The Interim Agreement (I.A.), brokered by Brendan Barber of the TUC, between Royal Mail and the CWU, has allowed Royal Mail to press ahead with its attacks on CWU members.
Nowhere has Royal Mail been forced to roll back any of the draconian measures implemented by executive action that were the spark for the recent strikes, involving up to 120,000 postal workers.
The ink was not even dry on the I.A. when senior managers within Royal Mail let it be known that nothing had changed, and that they would be drawing up plans for further cuts in duties and jobs in the New Year.
It is becoming clear to all CWU members that the I.A. benefits nobody but Royal Mail.
As it is now becoming obvious to CWU members that they will again be forced to take industrial action to defend their jobs and conditions of service, they will have to reflect on their recent struggle and the role that their elected leadership have played hithertoo.
Right from the very beginning of the recent strikes, the Hayes/Ward leadership let it be known that they were reluctantly calling strikes.
Their main efforts were not to force Royal Mail to stop their attacks on the CWU and its members, by means of mobilising the membership for a determined struggle.

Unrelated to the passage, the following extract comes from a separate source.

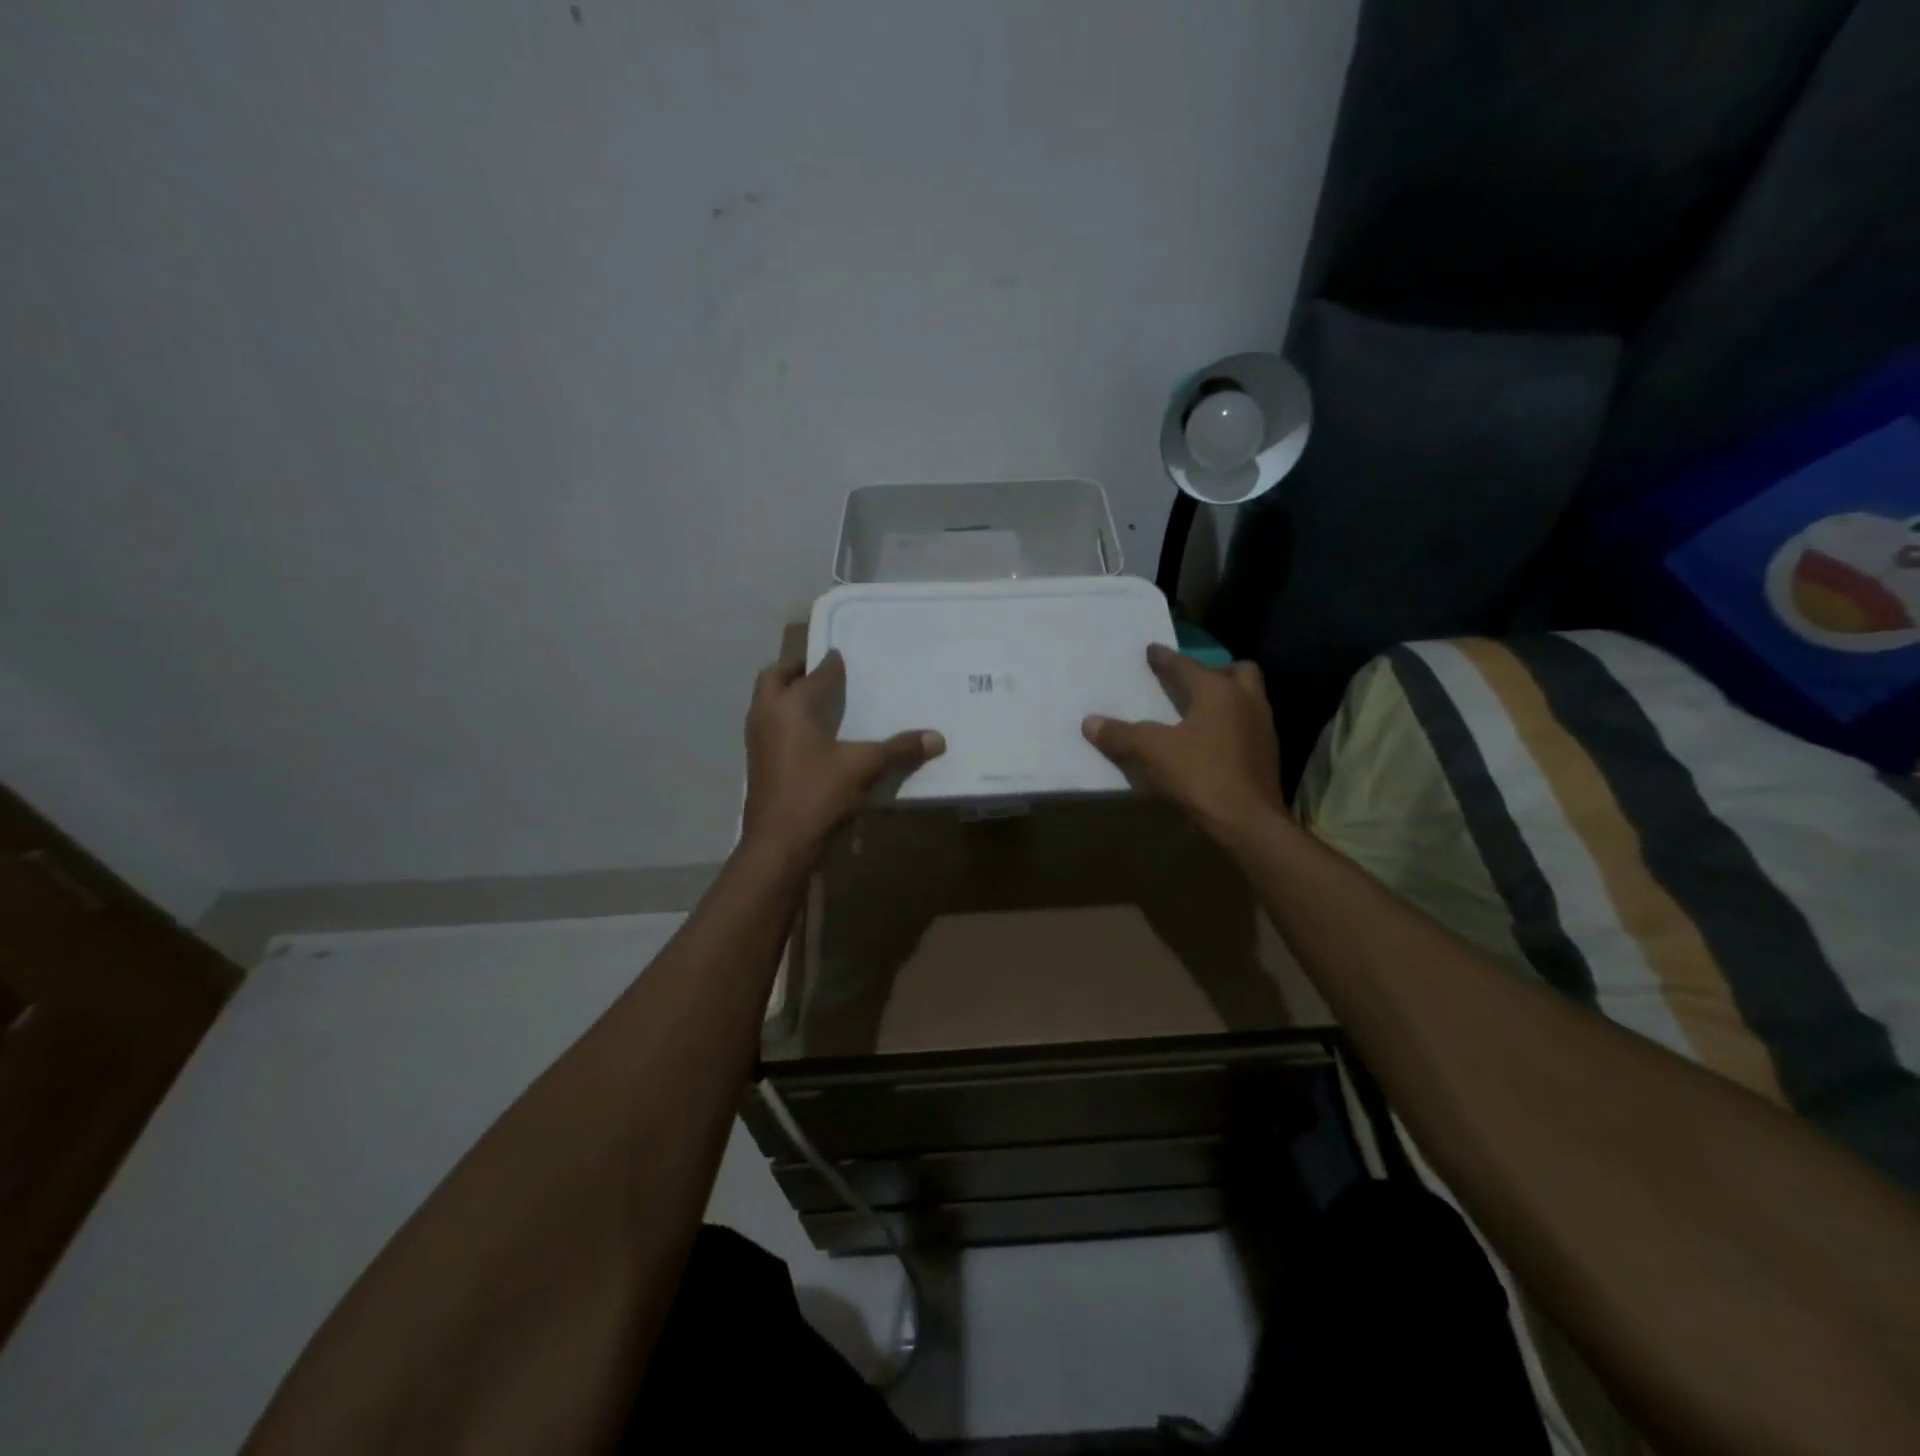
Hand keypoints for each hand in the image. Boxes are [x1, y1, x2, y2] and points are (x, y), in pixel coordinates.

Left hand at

Instead, they were using the strikes as a way of pressurising Royal Mail and the Mandelson/Brown government to allow them to become part of the implementation process of Royal Mail’s agenda on so-called modernisation.
They pleaded to all that would listen that they wanted a junior role in forcing CWU members to accept the fate that awaits them, in the name of modernisation.
If they were serious about winning the war that had been declared on them, they would have called for support from their fellow trade unionists.
When Royal Mail announced that it was going to recruit 30,000 casuals, to be used as strikebreakers, the gauntlet had been thrown down to the whole trade union movement.
Here was a situation where the TUC was duty bound to help one of the founding members of the TUC that was coming under the most ferocious attack in order to break the CWU or force it to accept what was coming to it in the form of modernisation, wholesale job cuts, speed-up and the casualisation of the industry.
What is happening to postal workers under the name of ‘modernisation’ is what George Orwell called doublespeak.
On the one hand, postal workers are to lose thousands of jobs and their working lives are being made a living hell, whilst upper management award themselves hundreds of thousands of pounds in bonuses and pay awards.
All this under the innocuous name of ‘modernisation’.
For the second time in two years, postal workers have risen to the fight that has been forced on them, only to be let down by their leadership.
The vote to suspend the strikes and accept the I.A. was carried unanimously by the seventeen-strong CWU executive.
Amongst those voting to end the strikes are a handful of members of the Socialist Workers Party (SWP).
Jane Loftus, one of their leading members, is currently the CWU President.
The SWP’s mantra is rank and fileism.
More militancy, according to the SWP, is all that is needed.
The question of leadership is never raised.
This is summed up in their inane slogan ‘The workers united will never be defeated’.
They masquerade under the false label of ‘Trotskyist’. Yet they never call for the replacement of the current leaderships of the trade unions with leaders who will not betray their members.
Instead, when trade union leaders sell out their members it is called a ‘mistake’ or a ‘tactical error’.
They have now become a junior section of the trade union bureaucracy, providing left cover when needed for the bureaucracy as it increasingly finds it difficult to control their own members.
CWU members have returned to work angry at the outcome of their latest strikes, but also determined that their jobs and conditions of service will not be negotiated away.
The urgent task facing CWU members is to replace the current leadership of the union, fake Trotskyist and all, with a leadership that will not buckle at the slightest pressure and is prepared to do all that is necessary to achieve victory.
Bob Bolton, Chair CWU South Central No1 branch.
These are not necessarily the views of my whole branch.